Neither argument panned out. Swart barely made a punch or catch to Sweden’s 13 corners that swung dangerously close to goal — where keepers should be intercepting at least 40% of the deliveries. Dlamini is the more capable keeper and seems likely to have done better at that.

That Sweden only scored from one of their corners was more down to Swart and her short back four riding their luck. Forward Jermaine Seoposenwe was brought back as a tall player to try to defend the corners, which limited her attacking role. The one corner Sweden finally scored from was the decisive one — Amanda Ilestedt’s 90th-minute winner.
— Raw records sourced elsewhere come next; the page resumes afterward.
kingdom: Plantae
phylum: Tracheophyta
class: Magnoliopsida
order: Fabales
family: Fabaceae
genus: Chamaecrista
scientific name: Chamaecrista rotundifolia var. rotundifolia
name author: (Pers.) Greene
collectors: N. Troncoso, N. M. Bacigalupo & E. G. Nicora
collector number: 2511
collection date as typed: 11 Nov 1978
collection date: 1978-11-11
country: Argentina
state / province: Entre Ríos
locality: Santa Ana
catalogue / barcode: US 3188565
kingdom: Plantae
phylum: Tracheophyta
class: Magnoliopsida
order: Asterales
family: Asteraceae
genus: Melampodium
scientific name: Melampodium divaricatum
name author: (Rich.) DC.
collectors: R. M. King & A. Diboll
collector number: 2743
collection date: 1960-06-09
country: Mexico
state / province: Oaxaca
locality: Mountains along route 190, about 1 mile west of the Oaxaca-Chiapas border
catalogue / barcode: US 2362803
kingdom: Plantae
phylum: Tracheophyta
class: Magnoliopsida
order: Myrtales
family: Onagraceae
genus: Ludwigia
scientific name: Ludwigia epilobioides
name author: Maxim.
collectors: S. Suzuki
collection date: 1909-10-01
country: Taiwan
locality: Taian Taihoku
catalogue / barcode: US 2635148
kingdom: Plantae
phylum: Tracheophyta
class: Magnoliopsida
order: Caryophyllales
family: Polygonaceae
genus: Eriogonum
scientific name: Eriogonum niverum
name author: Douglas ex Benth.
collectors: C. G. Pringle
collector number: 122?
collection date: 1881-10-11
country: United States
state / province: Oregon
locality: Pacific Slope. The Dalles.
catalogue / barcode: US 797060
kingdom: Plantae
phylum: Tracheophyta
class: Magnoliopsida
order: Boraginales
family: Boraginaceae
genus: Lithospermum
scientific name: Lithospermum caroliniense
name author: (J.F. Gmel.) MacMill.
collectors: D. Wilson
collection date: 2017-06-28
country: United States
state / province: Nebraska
Also, kicking the ball out of goal rather than playing it against such a tall team was a route to giving away possession. 

It also seemed to contradict Ellis’s reasoning for playing short Bongeka Gamede and Bambanani Mbane at centreback, who could not cope with Ilestedt and Co at set pieces. The coach said this was because she wanted her team to play out of defence. Yet, big veteran Matlou is a former striker and comfortable on the ball, and her physical attributes were surely missed.

It might seem like nit-picking after such a brave performance, and given the solid gameplan and structure in a good display, to raise those two seemingly strange selections. But if there’s a feeling among the players that the decisions might have been decisive and cost them a draw that would have seen South Africa in a far stronger position to progress, it could affect the morale of a team skirting a fine line between despondency and motivation from the haphazard nature of their departure.

It needs to be better against Argentina. The overwhelming sense from what they managed against Sweden was that this national team are bristling with big ambitions at this World Cup. They just need to be correctly unleashed to achieve them.